══ THE DATA ══

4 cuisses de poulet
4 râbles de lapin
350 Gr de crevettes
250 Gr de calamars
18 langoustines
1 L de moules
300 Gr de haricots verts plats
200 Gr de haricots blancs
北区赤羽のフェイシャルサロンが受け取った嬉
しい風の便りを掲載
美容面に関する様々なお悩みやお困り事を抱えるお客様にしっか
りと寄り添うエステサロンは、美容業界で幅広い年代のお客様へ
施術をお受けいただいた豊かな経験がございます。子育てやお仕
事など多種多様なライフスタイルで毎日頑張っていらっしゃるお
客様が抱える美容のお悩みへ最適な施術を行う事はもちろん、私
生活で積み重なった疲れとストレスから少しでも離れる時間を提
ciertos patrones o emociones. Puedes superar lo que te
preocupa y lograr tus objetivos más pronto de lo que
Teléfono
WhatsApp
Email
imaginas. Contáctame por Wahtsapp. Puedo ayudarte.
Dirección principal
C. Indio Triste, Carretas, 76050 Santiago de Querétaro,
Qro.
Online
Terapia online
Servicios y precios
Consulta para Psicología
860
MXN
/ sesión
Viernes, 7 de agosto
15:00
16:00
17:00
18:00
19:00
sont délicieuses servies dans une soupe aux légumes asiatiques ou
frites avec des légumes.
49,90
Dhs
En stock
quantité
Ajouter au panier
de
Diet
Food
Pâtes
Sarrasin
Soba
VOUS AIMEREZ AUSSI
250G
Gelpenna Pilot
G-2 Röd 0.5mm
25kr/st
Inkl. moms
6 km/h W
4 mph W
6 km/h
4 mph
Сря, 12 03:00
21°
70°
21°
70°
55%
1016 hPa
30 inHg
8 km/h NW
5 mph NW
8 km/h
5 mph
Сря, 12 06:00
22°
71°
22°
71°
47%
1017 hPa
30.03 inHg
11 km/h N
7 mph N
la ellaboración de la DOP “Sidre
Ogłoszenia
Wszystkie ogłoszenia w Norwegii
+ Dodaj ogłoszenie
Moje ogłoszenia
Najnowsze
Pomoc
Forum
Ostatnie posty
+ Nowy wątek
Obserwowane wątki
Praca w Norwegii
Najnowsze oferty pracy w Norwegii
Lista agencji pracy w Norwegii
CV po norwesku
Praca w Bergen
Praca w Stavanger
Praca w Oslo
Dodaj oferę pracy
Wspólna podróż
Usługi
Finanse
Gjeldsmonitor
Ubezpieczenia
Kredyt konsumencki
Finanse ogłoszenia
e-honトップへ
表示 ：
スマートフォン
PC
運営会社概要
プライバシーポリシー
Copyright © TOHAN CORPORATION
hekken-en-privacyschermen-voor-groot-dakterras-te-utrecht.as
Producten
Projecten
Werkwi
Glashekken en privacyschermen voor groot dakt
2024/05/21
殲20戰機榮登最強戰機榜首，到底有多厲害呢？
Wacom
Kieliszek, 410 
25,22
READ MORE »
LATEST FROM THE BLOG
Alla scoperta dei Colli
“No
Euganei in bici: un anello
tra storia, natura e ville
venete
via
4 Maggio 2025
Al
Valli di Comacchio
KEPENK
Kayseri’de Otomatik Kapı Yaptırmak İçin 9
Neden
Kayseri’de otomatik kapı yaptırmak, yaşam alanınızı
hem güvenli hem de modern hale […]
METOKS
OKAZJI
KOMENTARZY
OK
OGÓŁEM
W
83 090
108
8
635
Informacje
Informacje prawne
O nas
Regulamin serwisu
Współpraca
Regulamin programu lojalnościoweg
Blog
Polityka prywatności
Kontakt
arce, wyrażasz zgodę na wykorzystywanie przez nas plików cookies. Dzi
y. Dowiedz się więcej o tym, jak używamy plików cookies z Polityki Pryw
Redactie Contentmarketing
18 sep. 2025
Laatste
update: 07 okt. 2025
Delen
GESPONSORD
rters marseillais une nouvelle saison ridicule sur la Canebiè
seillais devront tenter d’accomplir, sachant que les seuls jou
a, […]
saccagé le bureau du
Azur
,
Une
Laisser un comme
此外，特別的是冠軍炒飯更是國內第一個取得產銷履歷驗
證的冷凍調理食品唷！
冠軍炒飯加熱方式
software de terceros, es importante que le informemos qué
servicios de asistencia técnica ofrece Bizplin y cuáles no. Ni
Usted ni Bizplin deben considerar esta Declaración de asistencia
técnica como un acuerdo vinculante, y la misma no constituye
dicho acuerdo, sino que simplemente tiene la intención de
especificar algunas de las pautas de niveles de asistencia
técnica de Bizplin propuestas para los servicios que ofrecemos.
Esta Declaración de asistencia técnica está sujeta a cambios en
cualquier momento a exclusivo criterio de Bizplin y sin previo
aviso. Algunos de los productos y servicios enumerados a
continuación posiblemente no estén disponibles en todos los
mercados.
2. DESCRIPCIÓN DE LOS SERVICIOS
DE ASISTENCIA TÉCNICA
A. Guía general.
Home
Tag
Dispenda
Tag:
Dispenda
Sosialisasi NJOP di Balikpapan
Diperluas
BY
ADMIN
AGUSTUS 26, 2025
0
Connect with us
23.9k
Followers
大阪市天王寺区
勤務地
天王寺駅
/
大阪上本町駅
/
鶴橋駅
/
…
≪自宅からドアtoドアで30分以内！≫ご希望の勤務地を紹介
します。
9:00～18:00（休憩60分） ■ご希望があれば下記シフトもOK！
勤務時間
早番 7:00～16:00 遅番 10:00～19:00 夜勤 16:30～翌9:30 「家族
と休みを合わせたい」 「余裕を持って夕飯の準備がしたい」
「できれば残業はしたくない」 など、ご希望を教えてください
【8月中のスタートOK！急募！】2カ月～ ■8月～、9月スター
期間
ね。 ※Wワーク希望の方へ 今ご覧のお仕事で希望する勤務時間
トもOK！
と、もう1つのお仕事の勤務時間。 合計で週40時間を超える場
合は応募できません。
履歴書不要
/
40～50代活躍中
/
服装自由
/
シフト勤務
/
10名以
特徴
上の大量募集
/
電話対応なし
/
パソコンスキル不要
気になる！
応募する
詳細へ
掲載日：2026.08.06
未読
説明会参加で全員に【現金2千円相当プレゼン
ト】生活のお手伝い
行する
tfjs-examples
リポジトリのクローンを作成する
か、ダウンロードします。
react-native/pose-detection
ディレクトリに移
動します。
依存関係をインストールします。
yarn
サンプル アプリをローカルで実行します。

═══

YOUR GOAL —
Take the records above and copy them out exactly.

RESULT —
4 cuisses de poulet
4 râbles de lapin
350 Gr de crevettes
250 Gr de calamars
18 langoustines
1 L de moules
300 Gr de haricots verts plats
200 Gr de haricots blancs
北区赤羽のフェイシャルサロンが受け取った嬉
しい風の便りを掲載
美容面に関する様々なお悩みやお困り事を抱えるお客様にしっか
りと寄り添うエステサロンは、美容業界で幅広い年代のお客様へ
施術をお受けいただいた豊かな経験がございます。子育てやお仕
事など多種多様なライフスタイルで毎日頑張っていらっしゃるお
客様が抱える美容のお悩みへ最適な施術を行う事はもちろん、私
生活で積み重なった疲れとストレスから少しでも離れる時間を提
ciertos patrones o emociones. Puedes superar lo que te
preocupa y lograr tus objetivos más pronto de lo que
Teléfono
WhatsApp
Email
imaginas. Contáctame por Wahtsapp. Puedo ayudarte.
Dirección principal
C. Indio Triste, Carretas, 76050 Santiago de Querétaro,
Qro.
Online
Terapia online
Servicios y precios
Consulta para Psicología
860
MXN
/ sesión
Viernes, 7 de agosto
15:00
16:00
17:00
18:00
19:00
sont délicieuses servies dans une soupe aux légumes asiatiques ou
frites avec des légumes.
49,90
Dhs
En stock
quantité
Ajouter au panier
de
Diet
Food
Pâtes
Sarrasin
Soba
VOUS AIMEREZ AUSSI
250G
Gelpenna Pilot
G-2 Röd 0.5mm
25kr/st
Inkl. moms
6 km/h W
4 mph W
6 km/h
4 mph
Сря, 12 03:00
21°
70°
21°
70°
55%
1016 hPa
30 inHg
8 km/h NW
5 mph NW
8 km/h
5 mph
Сря, 12 06:00
22°
71°
22°
71°
47%
1017 hPa
30.03 inHg
11 km/h N
7 mph N
la ellaboración de la DOP “Sidre
Ogłoszenia
Wszystkie ogłoszenia w Norwegii
+ Dodaj ogłoszenie
Moje ogłoszenia
Najnowsze
Pomoc
Forum
Ostatnie posty
+ Nowy wątek
Obserwowane wątki
Praca w Norwegii
Najnowsze oferty pracy w Norwegii
Lista agencji pracy w Norwegii
CV po norwesku
Praca w Bergen
Praca w Stavanger
Praca w Oslo
Dodaj oferę pracy
Wspólna podróż
Usługi
Finanse
Gjeldsmonitor
Ubezpieczenia
Kredyt konsumencki
Finanse ogłoszenia
e-honトップへ
表示 ：
スマートフォン
PC
運営会社概要
プライバシーポリシー
Copyright © TOHAN CORPORATION
hekken-en-privacyschermen-voor-groot-dakterras-te-utrecht.as
Producten
Projecten
Werkwi
Glashekken en privacyschermen voor groot dakt
2024/05/21
殲20戰機榮登最強戰機榜首，到底有多厲害呢？
Wacom
Kieliszek, 410 
25,22
READ MORE »
LATEST FROM THE BLOG
Alla scoperta dei Colli
“No
Euganei in bici: un anello
tra storia, natura e ville
venete
via
4 Maggio 2025
Al
Valli di Comacchio
KEPENK
Kayseri’de Otomatik Kapı Yaptırmak İçin 9
Neden
Kayseri’de otomatik kapı yaptırmak, yaşam alanınızı
hem güvenli hem de modern hale […]
METOKS
OKAZJI
KOMENTARZY
OK
OGÓŁEM
W
83 090
108
8
635
Informacje
Informacje prawne
O nas
Regulamin serwisu
Współpraca
Regulamin programu lojalnościoweg
Blog
Polityka prywatności
Kontakt
arce, wyrażasz zgodę na wykorzystywanie przez nas plików cookies. Dzi
y. Dowiedz się więcej o tym, jak używamy plików cookies z Polityki Pryw
Redactie Contentmarketing
18 sep. 2025
Laatste
update: 07 okt. 2025
Delen
GESPONSORD
rters marseillais une nouvelle saison ridicule sur la Canebiè
seillais devront tenter d’accomplir, sachant que les seuls jou
a, […]
saccagé le bureau du
Azur
,
Une
Laisser un comme
此外，特別的是冠軍炒飯更是國內第一個取得產銷履歷驗
證的冷凍調理食品唷！
冠軍炒飯加熱方式
software de terceros, es importante que le informemos qué
servicios de asistencia técnica ofrece Bizplin y cuáles no. Ni
Usted ni Bizplin deben considerar esta Declaración de asistencia
técnica como un acuerdo vinculante, y la misma no constituye
dicho acuerdo, sino que simplemente tiene la intención de
especificar algunas de las pautas de niveles de asistencia
técnica de Bizplin propuestas para los servicios que ofrecemos.
Esta Declaración de asistencia técnica está sujeta a cambios en
cualquier momento a exclusivo criterio de Bizplin y sin previo
aviso. Algunos de los productos y servicios enumerados a
continuación posiblemente no estén disponibles en todos los
mercados.
2. DESCRIPCIÓN DE LOS SERVICIOS
DE ASISTENCIA TÉCNICA
A. Guía general.
Home
Tag
Dispenda
Tag:
Dispenda
Sosialisasi NJOP di Balikpapan
Diperluas
BY
ADMIN
AGUSTUS 26, 2025
0
Connect with us
23.9k
Followers
大阪市天王寺区
勤務地
天王寺駅
/
大阪上本町駅
/
鶴橋駅
/
…
≪自宅からドアtoドアで30分以内！≫ご希望の勤務地を紹介
します。
9:00～18:00（休憩60分） ■ご希望があれば下記シフトもOK！
勤務時間
早番 7:00～16:00 遅番 10:00～19:00 夜勤 16:30～翌9:30 「家族
と休みを合わせたい」 「余裕を持って夕飯の準備がしたい」
「できれば残業はしたくない」 など、ご希望を教えてください
【8月中のスタートOK！急募！】2カ月～ ■8月～、9月スター
期間
ね。 ※Wワーク希望の方へ 今ご覧のお仕事で希望する勤務時間
トもOK！
と、もう1つのお仕事の勤務時間。 合計で週40時間を超える場
合は応募できません。
履歴書不要
/
40～50代活躍中
/
服装自由
/
シフト勤務
/
10名以
特徴
上の大量募集
/
電話対応なし
/
パソコンスキル不要
気になる！
応募する
詳細へ
掲載日：2026.08.06
未読
説明会参加で全員に【現金2千円相当プレゼン
ト】生活のお手伝い
行する
tfjs-examples
リポジトリのクローンを作成する
か、ダウンロードします。
react-native/pose-detection
ディレクトリに移
動します。
依存関係をインストールします。
yarn
サンプル アプリをローカルで実行します。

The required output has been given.